Am Dienstag sagte die Sprecherin des Nationalen Sicherheitsrats der USA, Adrienne Watson, das Weiße Haus sei „zutiefst besorgt“ über die kanadischen Vorwürfe. „Es ist von entscheidender Bedeutung, dass die kanadischen Ermittlungen fortgesetzt werden und die Täter vor Gericht gestellt werden“, sagte Watson in einer Erklärung.

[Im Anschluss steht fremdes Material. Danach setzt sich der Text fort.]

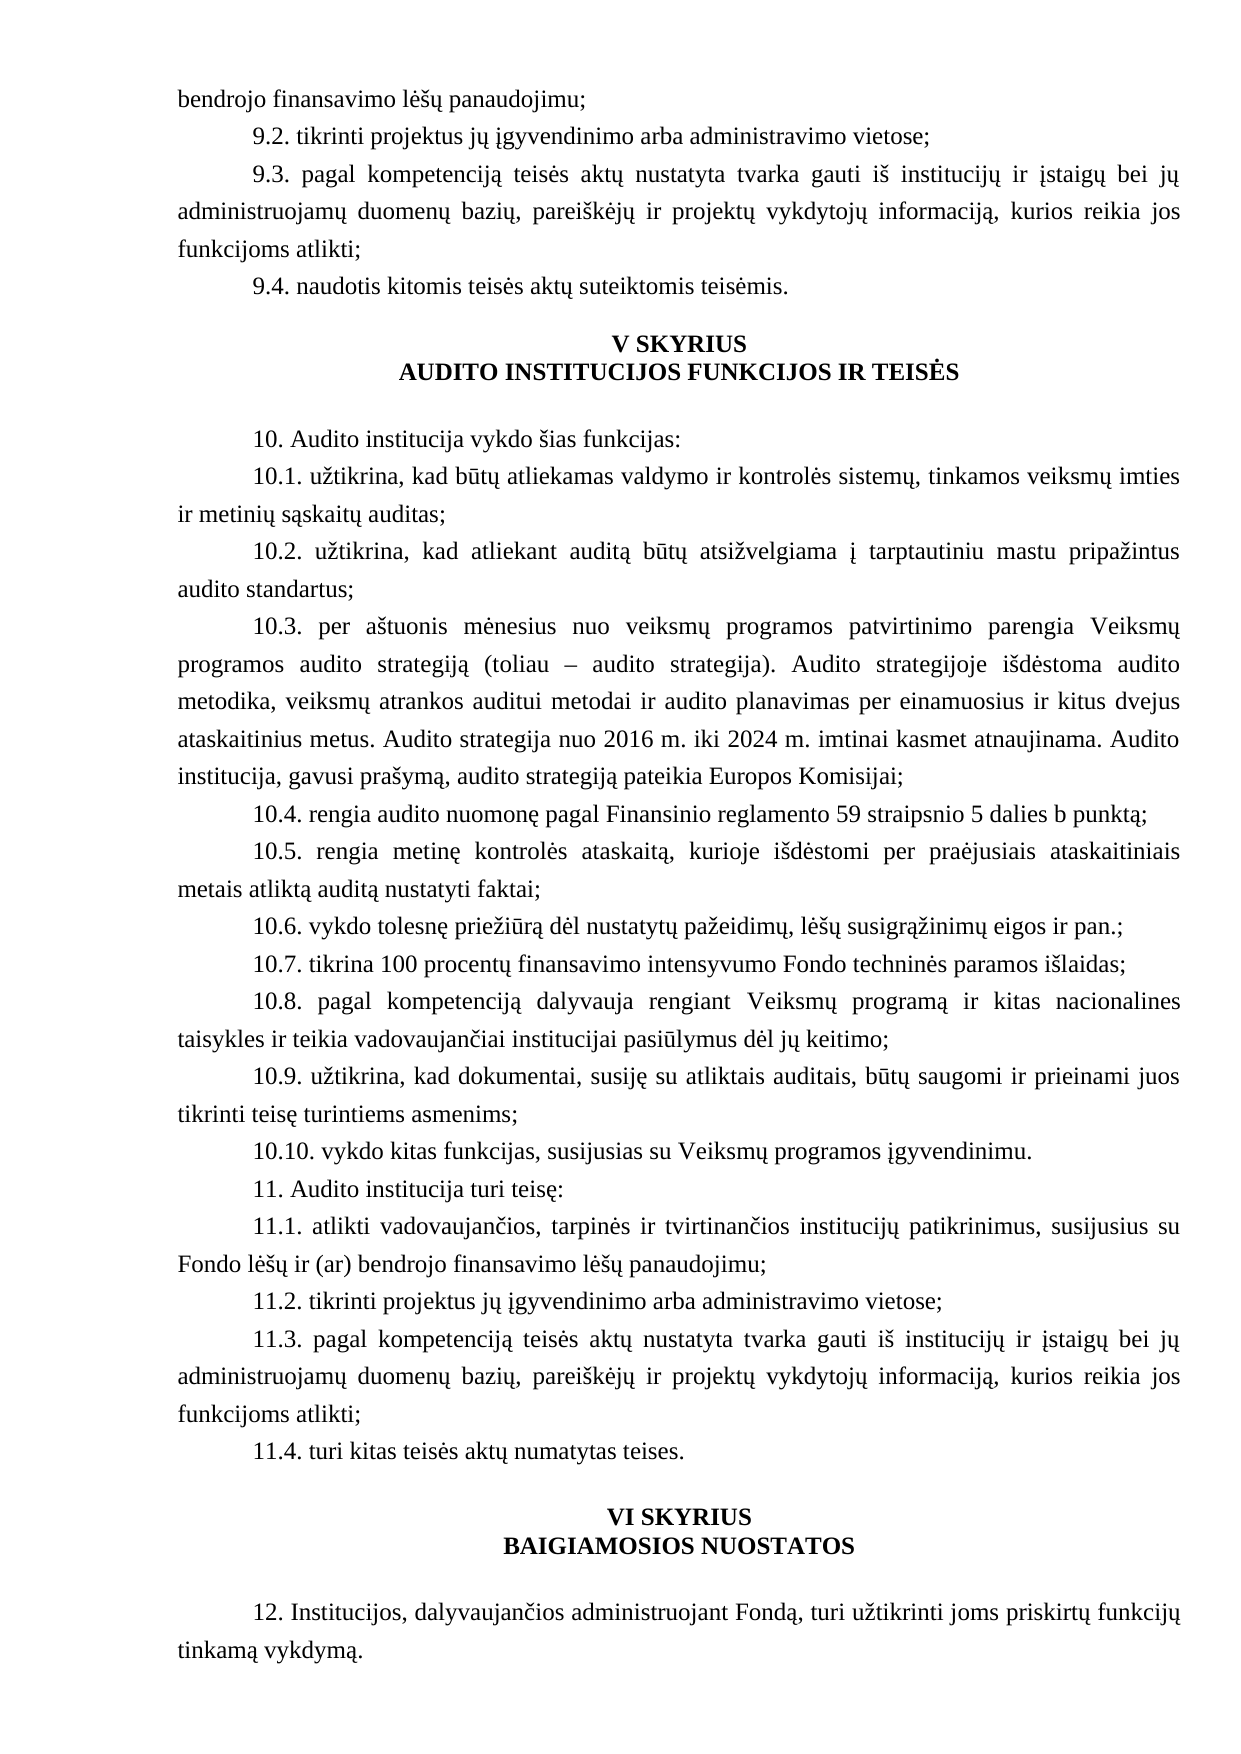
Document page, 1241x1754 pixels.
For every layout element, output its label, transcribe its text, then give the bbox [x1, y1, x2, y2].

text AUDITO INSTITUCIJOS FUNKCIJOS IR TEISĖS [177, 357, 1181, 386]
text 10.4. rengia audito nuomonę pagal Finansinio reglamento 59 straipsnio 5 dalies b punktą; [177, 790, 1181, 827]
text 10.7. tikrina 100 procentų finansavimo intensyvumo Fondo techninės paramos išlaidas; [177, 940, 1181, 977]
text VI SKYRIUS [177, 1502, 1181, 1531]
text 11.2. tikrinti projektus jų įgyvendinimo arba administravimo vietose; [177, 1277, 1181, 1315]
text 10.8. pagal kompetenciją dalyvauja rengiant Veiksmų programą ir kitas nacionalines taisykles ir teikia vadovaujančiai institucijai pasiūlymus dėl jų keitimo; [177, 977, 1181, 1052]
text 11.3. pagal kompetenciją teisės aktų nustatyta tvarka gauti iš institucijų ir įstaigų bei jų administruojamų duomenų bazių, pareiškėjų ir projektų vykdytojų informaciją, kurios reikia jos funkcijoms atlikti; [177, 1315, 1181, 1427]
text 10.9. užtikrina, kad dokumentai, susiję su atliktais auditais, būtų saugomi ir prieinami juos tikrinti teisę turintiems asmenims; [177, 1052, 1181, 1127]
text 10. Audito institucija vykdo šias funkcijas: [177, 415, 1181, 452]
text V SKYRIUS [177, 329, 1181, 357]
text 10.10. vykdo kitas funkcijas, susijusias su Veiksmų programos įgyvendinimu. [177, 1127, 1181, 1165]
text 10.3. per aštuonis mėnesius nuo veiksmų programos patvirtinimo parengia Veiksmų programos audito strategiją (toliau – audito strategija). Audito strategijoje išdėstoma audito metodika, veiksmų atrankos auditui metodai ir audito planavimas per einamuosius ir kitus dvejus ataskaitinius metus. Audito strategija nuo 2016 m. iki 2024 m. imtinai kasmet atnaujinama. Audito institucija, gavusi prašymą, audito strategiją pateikia Europos Komisijai; [177, 602, 1181, 790]
text 11.1. atlikti vadovaujančios, tarpinės ir tvirtinančios institucijų patikrinimus, susijusius su Fondo lėšų ir (ar) bendrojo finansavimo lėšų panaudojimu; [177, 1202, 1181, 1277]
text bendrojo finansavimo lėšų panaudojimu; [177, 75, 1181, 112]
text 10.5. rengia metinę kontrolės ataskaitą, kurioje išdėstomi per praėjusiais ataskaitiniais metais atliktą auditą nustatyti faktai; [177, 827, 1181, 902]
text 9.2. tikrinti projektus jų įgyvendinimo arba administravimo vietose; [177, 112, 1181, 150]
text 9.4. naudotis kitomis teisės aktų suteiktomis teisėmis. [177, 262, 1181, 300]
text 9.3. pagal kompetenciją teisės aktų nustatyta tvarka gauti iš institucijų ir įstaigų bei jų administruojamų duomenų bazių, pareiškėjų ir projektų vykdytojų informaciją, kurios reikia jos funkcijoms atlikti; [177, 150, 1181, 262]
text 11.4. turi kitas teisės aktų numatytas teises. [177, 1427, 1181, 1465]
text 11. Audito institucija turi teisę: [177, 1165, 1181, 1202]
text BAIGIAMOSIOS NUOSTATOS [177, 1531, 1181, 1560]
text 10.2. užtikrina, kad atliekant auditą būtų atsižvelgiama į tarptautiniu mastu pripažintus audito standartus; [177, 527, 1181, 602]
text 10.1. užtikrina, kad būtų atliekamas valdymo ir kontrolės sistemų, tinkamos veiksmų imties ir metinių sąskaitų auditas; [177, 452, 1181, 527]
text 12. Institucijos, dalyvaujančios administruojant Fondą, turi užtikrinti joms priskirtų funkcijų tinkamą vykdymą. [177, 1589, 1181, 1664]
text 10.6. vykdo tolesnę priežiūrą dėl nustatytų pažeidimų, lėšų susigrąžinimų eigos ir pan.; [177, 902, 1181, 940]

Derek J. Grossman, ein leitender Verteidigungsanalyst bei der RAND Corporation, sagt, es werde interessant sein zu sehen, wie die Biden-Regierung mit der Situation umgeht. „Eine Stellung zu beziehen, sei es für Indien oder für Kanada, würde den anderen verärgern“, sagt er. „Trotzdem denke ich, dass die Biden-Regierung Indien um jeden Preis an ihrer Seite halten möchte, um China durch die Indopazifik-Strategie entgegenzuwirken. Das ist das oberste Ziel.“

Von Indiens Seite sagt Kugelman, das Land könne in seiner Antwort noch weiter gehen, „indem es fordert, die Anschuldigungen zurückzuziehen, die Beziehungen herabzustufen, die Sicherheit in der kanadischen Botschaft zu reduzieren und so weiter“, sagt er. „Keine der Hauptstädte will das, aber lassen Sie uns klarstellen, dass dies möglicherweise der niedrigste Stand ist, auf den diese Beziehung gesunken ist. „Es wird nicht einfach sein, so schnell zur alten Normalität zurückzukehren“, fügt er hinzu.